Lay out every one of the lines below as a JSON list of strings, one string per line, skipping blank lines and leaving out the picture markers.

Source material section start

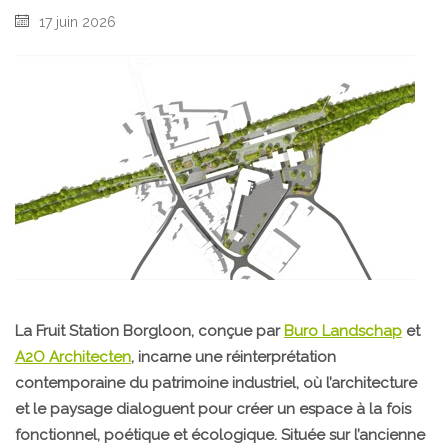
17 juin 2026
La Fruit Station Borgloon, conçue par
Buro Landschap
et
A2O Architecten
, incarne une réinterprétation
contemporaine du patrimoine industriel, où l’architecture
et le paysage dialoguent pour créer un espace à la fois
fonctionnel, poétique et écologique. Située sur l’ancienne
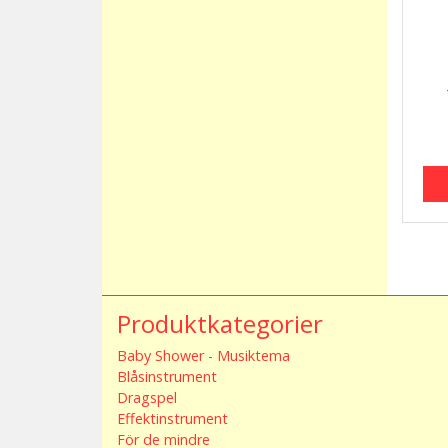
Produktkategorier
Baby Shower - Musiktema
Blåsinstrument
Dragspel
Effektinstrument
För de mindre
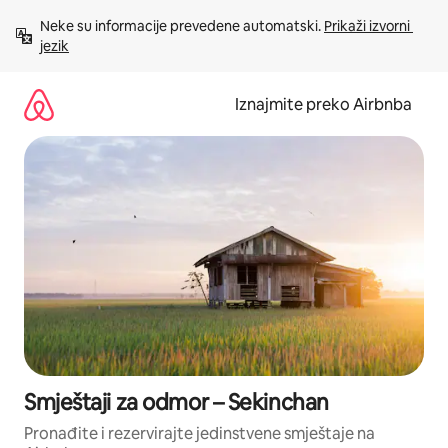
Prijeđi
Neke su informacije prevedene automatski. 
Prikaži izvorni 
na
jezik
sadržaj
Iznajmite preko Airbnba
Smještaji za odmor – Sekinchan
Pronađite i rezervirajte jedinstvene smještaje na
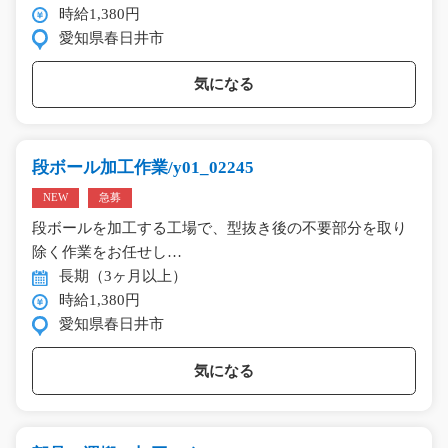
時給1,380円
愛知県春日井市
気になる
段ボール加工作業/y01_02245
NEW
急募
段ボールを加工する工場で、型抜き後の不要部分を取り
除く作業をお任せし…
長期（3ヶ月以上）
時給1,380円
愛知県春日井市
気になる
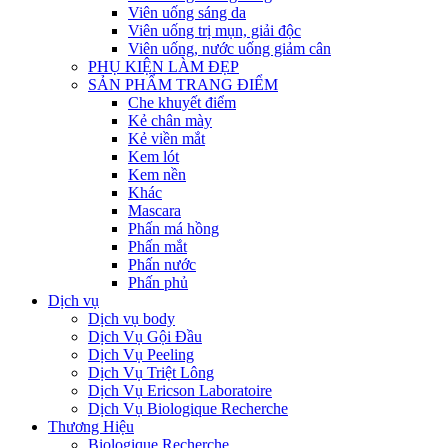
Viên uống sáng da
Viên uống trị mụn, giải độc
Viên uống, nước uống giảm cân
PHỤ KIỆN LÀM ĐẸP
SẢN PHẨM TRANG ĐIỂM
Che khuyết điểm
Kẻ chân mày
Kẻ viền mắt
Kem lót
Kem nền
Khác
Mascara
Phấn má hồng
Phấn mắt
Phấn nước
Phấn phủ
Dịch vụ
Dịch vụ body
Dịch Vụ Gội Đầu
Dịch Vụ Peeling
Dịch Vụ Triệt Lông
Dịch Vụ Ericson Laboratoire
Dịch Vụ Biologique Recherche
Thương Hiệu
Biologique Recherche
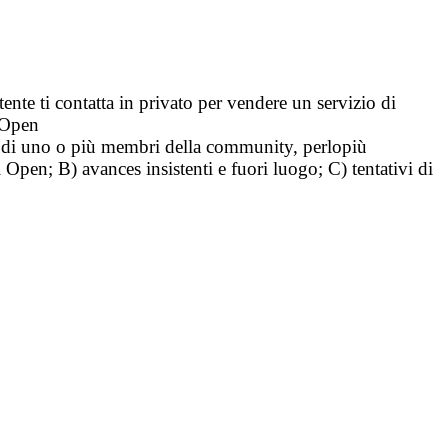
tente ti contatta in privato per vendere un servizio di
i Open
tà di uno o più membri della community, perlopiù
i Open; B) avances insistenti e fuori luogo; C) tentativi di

Source material section end

» **Result**
[
  "17 juin 2026",
  "La Fruit Station Borgloon, conçue par",
  "Buro Landschap",
  "et",
  "A2O Architecten",
  ", incarne une réinterprétation",
  "contemporaine du patrimoine industriel, où l’architecture",
  "et le paysage dialoguent pour créer un espace à la fois",
  "fonctionnel, poétique et écologique. Située sur l’ancienne",
  "Produktkategorier",
  "Baby Shower - Musiktema",
  "Blåsinstrument",
  "Dragspel",
  "Effektinstrument",
  "För de mindre",
  "Prijeđi",
  "Neke su informacije prevedene automatski. ",
  "Prikaži izvorni ",
  "na",
  "jezik",
  "sadržaj",
  "Iznajmite preko Airbnba",
  "Smještaji za odmor – Sekinchan",
  "Pronađite i rezervirajte jedinstvene smještaje na",
  "時給1,380円",
  "愛知県春日井市",
  "気になる",
  "段ボール加工作業/y01_02245",
  "NEW",
  "急募",
  "段ボールを加工する工場で、型抜き後の不要部分を取り",
  "除く作業をお任せし…",
  "長期（3ヶ月以上）",
  "時給1,380円",
  "愛知県春日井市",
  "気になる",
  "Viên uống sáng da",
  "Viên uống trị mụn, giải độc",
  "Viên uống, nước uống giảm cân",
  "PHỤ KIỆN LÀM ĐẸP",
  "SẢN PHẨM TRANG ĐIỂM",
  "Che khuyết điểm",
  "Kẻ chân mày",
  "Kẻ viền mắt",
  "Kem lót",
  "Kem nền",
  "Khác",
  "Mascara",
  "Phấn má hồng",
  "Phấn mắt",
  "Phấn nước",
  "Phấn phủ",
  "Dịch vụ",
  "Dịch vụ body",
  "Dịch Vụ Gội Đầu",
  "Dịch Vụ Peeling",
  "Dịch Vụ Triệt Lông",
  "Dịch Vụ Ericson Laboratoire",
  "Dịch Vụ Biologique Recherche",
  "Thương Hiệu",
  "Biologique Recherche",
  "tente ti contatta in privato per vendere un servizio di",
  "i Open",
  "tà di uno o più membri della community, perlopiù",
  "i Open; B) avances insistenti e fuori luogo; C) tentativi di"
]